The VC firm and the DeFi advocacy group proposed a safe harbor from the broker registration requirements of the Securities Exchange Act of 1934 for trading interfaces that enable users to interact with blockchains and smart contract protocols, including those related to DeFi services and non-fungible token (NFT) marketplaces.
The letter aims to aid the Commission in creating clear rules for determining which Apps fall within the SEC’s jurisdiction, based on specific criteria and consistent with similar safe harbors recently proposed in federal market structure legislation.
“Only those Apps which do not engender the risks that the Exchange Act’s broker-dealer regulatory regime was designed to address should be eligible; in such cases, registration as a broker under the Exchange Act is unwarranted and inappropriate. Conversely, Apps that do pose traditional risks that broker regulations were designed to address should not be able to avail themselves of this safe harbor,” the proposal reads.
As the letter explained, apps must meet four objective criteria to qualify for the safe harbor. First, an app must be non-custodial, never taking control of users’ funds, and it must not exercise discretion over the execution of user transactions. Additionally, the app must not actively solicit or provide investment recommendations and may only passively display neutral market data or functionality.
Lastly, the underlying protocol must be decentralized, either interfacing with protocols that have eliminated operational control or have demonstrated “good faith intention” to decentralize. The proposal also highlighted a limited exception for early-stage protocols under a certain threshold.
According to the letter, this approach would offer three primary benefits, including establishing limits for the application of federal and securities laws to apps that fall within the scope of the proposed safe harbor and safeguarding DeFi developers from being subject to “retroactive application of federal securities laws.”

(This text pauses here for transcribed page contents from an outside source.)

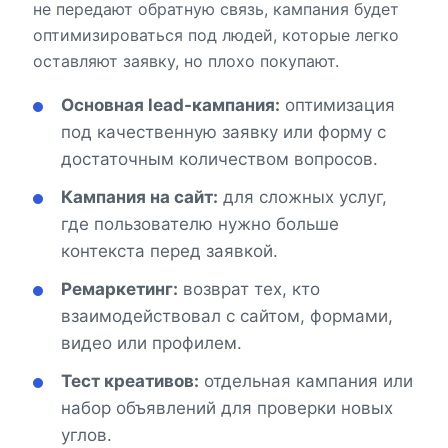
не передают обратную связь, кампания будет
оптимизироваться под людей, которые легко
оставляют заявку, но плохо покупают.
Основная lead-кампания:
оптимизация
под качественную заявку или форму с
достаточным количеством вопросов.
Кампания на сайт:
для сложных услуг,
где пользователю нужно больше
контекста перед заявкой.
Ремаркетинг:
возврат тех, кто
взаимодействовал с сайтом, формами,
видео или профилем.
Тест креативов:
отдельная кампания или
набор объявлений для проверки новых
углов.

Additionally, the proposal aligns with the SEC’s historical practices concerning broker registration safe harbors and “is consistent with the historical lack of prohibition on persons engaging in private peer-to-peer securities transactions without the participation of a registered broker, as well as Commissioner Peirce’s recent dictum.”
We should not ask peers transacting with one another, where no intermediary exists, to collect and report information on each other. Doing so would deputize us to surveil our neighbors—a practice antithetical to a free society. Nor should we require an intermediary to step in the middle of peer-to-peer transactions.
The rule, originally proposed in November 2021 through the Infrastructure Investment and Jobs Act, aimed to close the “tax gap” by broadening the definition of “brokers” to include crypto exchanges and other intermediaries, while requiring DeFi platforms to report proceeds from digital asset transactions and detail user transaction information, including names and addresses.